EXERCISE TASK:
Reproduce every line of the data below word for word, with no changes.
┄┄┄┄┄┄┄┄┄┄┄┄┄┄┄┄┄┄┄┄
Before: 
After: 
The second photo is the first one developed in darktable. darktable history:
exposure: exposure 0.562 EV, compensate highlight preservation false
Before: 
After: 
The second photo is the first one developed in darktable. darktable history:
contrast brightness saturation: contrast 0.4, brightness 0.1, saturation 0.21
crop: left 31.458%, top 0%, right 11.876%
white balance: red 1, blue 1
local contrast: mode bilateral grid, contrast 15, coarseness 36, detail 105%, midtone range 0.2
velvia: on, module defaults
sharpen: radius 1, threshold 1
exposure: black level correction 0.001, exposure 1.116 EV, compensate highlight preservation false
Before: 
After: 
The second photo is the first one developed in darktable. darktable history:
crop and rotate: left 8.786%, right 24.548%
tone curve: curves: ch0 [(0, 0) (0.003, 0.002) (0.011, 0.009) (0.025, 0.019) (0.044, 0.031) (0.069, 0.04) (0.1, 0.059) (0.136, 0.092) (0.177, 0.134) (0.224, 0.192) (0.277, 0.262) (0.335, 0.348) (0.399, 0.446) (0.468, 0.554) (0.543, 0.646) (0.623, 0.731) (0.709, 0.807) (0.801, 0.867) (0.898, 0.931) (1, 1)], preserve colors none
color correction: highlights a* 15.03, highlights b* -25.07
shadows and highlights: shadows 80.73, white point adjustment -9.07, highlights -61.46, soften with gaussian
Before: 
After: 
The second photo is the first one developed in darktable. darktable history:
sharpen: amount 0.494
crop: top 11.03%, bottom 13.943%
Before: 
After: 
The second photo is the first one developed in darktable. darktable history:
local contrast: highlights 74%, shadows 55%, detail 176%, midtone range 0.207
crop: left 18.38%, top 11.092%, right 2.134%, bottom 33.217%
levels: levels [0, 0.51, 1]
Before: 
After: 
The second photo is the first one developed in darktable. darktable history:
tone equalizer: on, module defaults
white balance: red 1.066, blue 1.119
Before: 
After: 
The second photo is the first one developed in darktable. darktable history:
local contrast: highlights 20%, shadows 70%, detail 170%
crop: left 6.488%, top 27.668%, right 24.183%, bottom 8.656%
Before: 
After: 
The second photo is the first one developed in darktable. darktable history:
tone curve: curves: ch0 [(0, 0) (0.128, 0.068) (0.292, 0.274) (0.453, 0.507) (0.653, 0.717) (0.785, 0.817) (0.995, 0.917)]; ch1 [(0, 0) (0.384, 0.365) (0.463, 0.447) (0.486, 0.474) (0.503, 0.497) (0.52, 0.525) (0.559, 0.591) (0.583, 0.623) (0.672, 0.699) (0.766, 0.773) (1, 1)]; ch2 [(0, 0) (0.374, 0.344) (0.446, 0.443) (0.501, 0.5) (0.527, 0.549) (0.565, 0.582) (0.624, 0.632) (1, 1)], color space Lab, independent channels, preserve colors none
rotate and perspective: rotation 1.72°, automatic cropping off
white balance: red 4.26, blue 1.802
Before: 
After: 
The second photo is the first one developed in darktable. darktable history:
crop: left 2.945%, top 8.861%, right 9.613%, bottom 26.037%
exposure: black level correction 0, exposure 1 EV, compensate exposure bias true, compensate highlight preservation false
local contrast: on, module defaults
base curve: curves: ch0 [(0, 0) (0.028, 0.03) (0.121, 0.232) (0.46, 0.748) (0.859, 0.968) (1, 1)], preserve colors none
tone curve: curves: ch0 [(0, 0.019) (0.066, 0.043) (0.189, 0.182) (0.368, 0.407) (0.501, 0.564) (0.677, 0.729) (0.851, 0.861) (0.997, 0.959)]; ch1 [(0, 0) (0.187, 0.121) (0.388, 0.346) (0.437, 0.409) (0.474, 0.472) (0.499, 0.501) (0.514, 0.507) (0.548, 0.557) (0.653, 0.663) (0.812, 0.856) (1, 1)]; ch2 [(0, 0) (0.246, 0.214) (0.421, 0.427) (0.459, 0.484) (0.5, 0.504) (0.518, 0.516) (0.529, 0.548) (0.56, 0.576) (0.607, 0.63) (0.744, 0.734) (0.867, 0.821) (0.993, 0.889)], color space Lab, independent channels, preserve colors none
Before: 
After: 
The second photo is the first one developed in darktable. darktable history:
┄┄┄┄┄┄┄┄┄┄┄┄┄┄┄┄┄┄┄┄
RESPONSE BELOW:
Before: 
After: 
The second photo is the first one developed in darktable. darktable history:
exposure: exposure 0.562 EV, compensate highlight preservation false
Before: 
After: 
The second photo is the first one developed in darktable. darktable history:
contrast brightness saturation: contrast 0.4, brightness 0.1, saturation 0.21
crop: left 31.458%, top 0%, right 11.876%
white balance: red 1, blue 1
local contrast: mode bilateral grid, contrast 15, coarseness 36, detail 105%, midtone range 0.2
velvia: on, module defaults
sharpen: radius 1, threshold 1
exposure: black level correction 0.001, exposure 1.116 EV, compensate highlight preservation false
Before: 
After: 
The second photo is the first one developed in darktable. darktable history:
crop and rotate: left 8.786%, right 24.548%
tone curve: curves: ch0 [(0, 0) (0.003, 0.002) (0.011, 0.009) (0.025, 0.019) (0.044, 0.031) (0.069, 0.04) (0.1, 0.059) (0.136, 0.092) (0.177, 0.134) (0.224, 0.192) (0.277, 0.262) (0.335, 0.348) (0.399, 0.446) (0.468, 0.554) (0.543, 0.646) (0.623, 0.731) (0.709, 0.807) (0.801, 0.867) (0.898, 0.931) (1, 1)], preserve colors none
color correction: highlights a* 15.03, highlights b* -25.07
shadows and highlights: shadows 80.73, white point adjustment -9.07, highlights -61.46, soften with gaussian
Before: 
After: 
The second photo is the first one developed in darktable. darktable history:
sharpen: amount 0.494
crop: top 11.03%, bottom 13.943%
Before: 
After: 
The second photo is the first one developed in darktable. darktable history:
local contrast: highlights 74%, shadows 55%, detail 176%, midtone range 0.207
crop: left 18.38%, top 11.092%, right 2.134%, bottom 33.217%
levels: levels [0, 0.51, 1]
Before: 
After: 
The second photo is the first one developed in darktable. darktable history:
tone equalizer: on, module defaults
white balance: red 1.066, blue 1.119
Before: 
After: 
The second photo is the first one developed in darktable. darktable history:
local contrast: highlights 20%, shadows 70%, detail 170%
crop: left 6.488%, top 27.668%, right 24.183%, bottom 8.656%
Before: 
After: 
The second photo is the first one developed in darktable. darktable history:
tone curve: curves: ch0 [(0, 0) (0.128, 0.068) (0.292, 0.274) (0.453, 0.507) (0.653, 0.717) (0.785, 0.817) (0.995, 0.917)]; ch1 [(0, 0) (0.384, 0.365) (0.463, 0.447) (0.486, 0.474) (0.503, 0.497) (0.52, 0.525) (0.559, 0.591) (0.583, 0.623) (0.672, 0.699) (0.766, 0.773) (1, 1)]; ch2 [(0, 0) (0.374, 0.344) (0.446, 0.443) (0.501, 0.5) (0.527, 0.549) (0.565, 0.582) (0.624, 0.632) (1, 1)], color space Lab, independent channels, preserve colors none
rotate and perspective: rotation 1.72°, automatic cropping off
white balance: red 4.26, blue 1.802
Before: 
After: 
The second photo is the first one developed in darktable. darktable history:
crop: left 2.945%, top 8.861%, right 9.613%, bottom 26.037%
exposure: black level correction 0, exposure 1 EV, compensate exposure bias true, compensate highlight preservation false
local contrast: on, module defaults
base curve: curves: ch0 [(0, 0) (0.028, 0.03) (0.121, 0.232) (0.46, 0.748) (0.859, 0.968) (1, 1)], preserve colors none
tone curve: curves: ch0 [(0, 0.019) (0.066, 0.043) (0.189, 0.182) (0.368, 0.407) (0.501, 0.564) (0.677, 0.729) (0.851, 0.861) (0.997, 0.959)]; ch1 [(0, 0) (0.187, 0.121) (0.388, 0.346) (0.437, 0.409) (0.474, 0.472) (0.499, 0.501) (0.514, 0.507) (0.548, 0.557) (0.653, 0.663) (0.812, 0.856) (1, 1)]; ch2 [(0, 0) (0.246, 0.214) (0.421, 0.427) (0.459, 0.484) (0.5, 0.504) (0.518, 0.516) (0.529, 0.548) (0.56, 0.576) (0.607, 0.63) (0.744, 0.734) (0.867, 0.821) (0.993, 0.889)], color space Lab, independent channels, preserve colors none
Before: 
After: 
The second photo is the first one developed in darktable. darktable history:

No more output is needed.